*REQUEST*. Which lines of the listing hold the string "format"? Show each of them.

+-------+

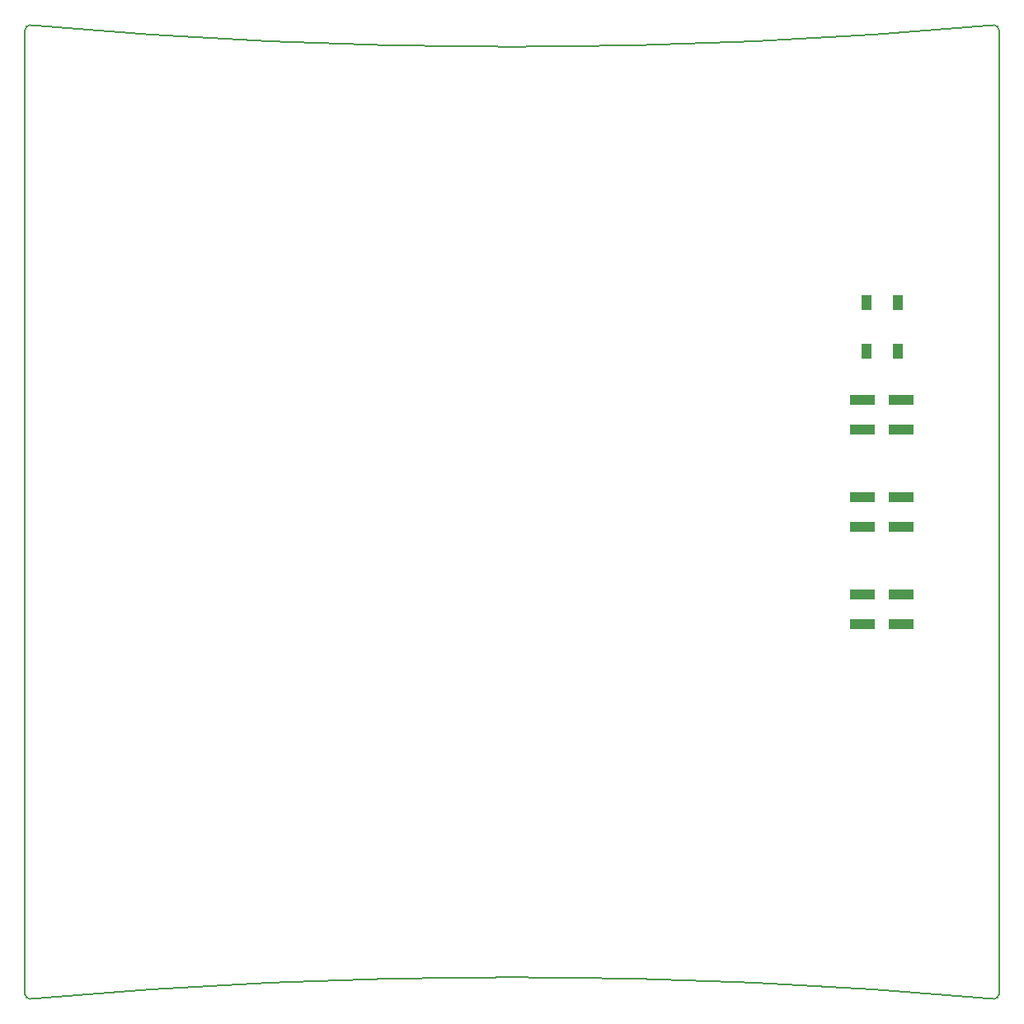
<source format=gbr>
%TF.GenerationSoftware,KiCad,Pcbnew,5.0.0*%
%TF.CreationDate,2018-09-20T16:03:51+02:00*%
%TF.ProjectId,adri,616472692E6B696361645F7063620000,rev?*%
%TF.SameCoordinates,Original*%
%TF.FileFunction,Paste,Top*%
%TF.FilePolarity,Positive*%
%FSLAX46Y46*%
G04 Gerber Fmt 4.6, Leading zero omitted, Abs format (unit mm)*
G04 Created by KiCad (PCBNEW 5.0.0) date Thu Sep 20 16:03:51 2018*
%MOMM*%
%LPD*%
G01*
G04 APERTURE LIST*
%ADD10C,0.150000*%
%ADD11R,1.000000X1.600000*%
%ADD12R,2.500000X1.000000*%
G04 APERTURE END LIST*
D10*
X90500000Y-150000000D02*
G75*
G02X90000000Y-149500000I0J500000D01*
G01*
X190000000Y-149500000D02*
G75*
G02X189500000Y-150000000I-500000J0D01*
G01*
X189500000Y-50000000D02*
G75*
G02X190000000Y-50500000I0J-500000D01*
G01*
X90000000Y-50500000D02*
G75*
G02X90500000Y-50000000I500000J0D01*
G01*
X90500001Y-150000000D02*
G75*
G02X189500000Y-150000000I49499999J-550000000D01*
G01*
X189499999Y-50000000D02*
G75*
G02X90500000Y-50000000I-49500000J549999999D01*
G01*
X90000000Y-149500000D02*
X90000000Y-50500000D01*
X190000000Y-149500000D02*
X190000000Y-50500000D01*
D11*
X179600000Y-78500000D03*
X176400000Y-78500000D03*
X179600000Y-83500000D03*
X176400000Y-83500000D03*
D12*
X180000000Y-91500000D03*
X176000000Y-91500000D03*
X180000000Y-88500000D03*
X176000000Y-88500000D03*
X176000000Y-108500000D03*
X180000000Y-108500000D03*
X176000000Y-111500000D03*
X180000000Y-111500000D03*
X180000000Y-101500000D03*
X176000000Y-101500000D03*
X180000000Y-98500000D03*
X176000000Y-98500000D03*
M02*

</source>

+-------+

*WRITTEN ANSWER*.
<source format=gbr>
G04 Gerber Fmt 4.6, Leading zero omitted, Abs format (unit mm)*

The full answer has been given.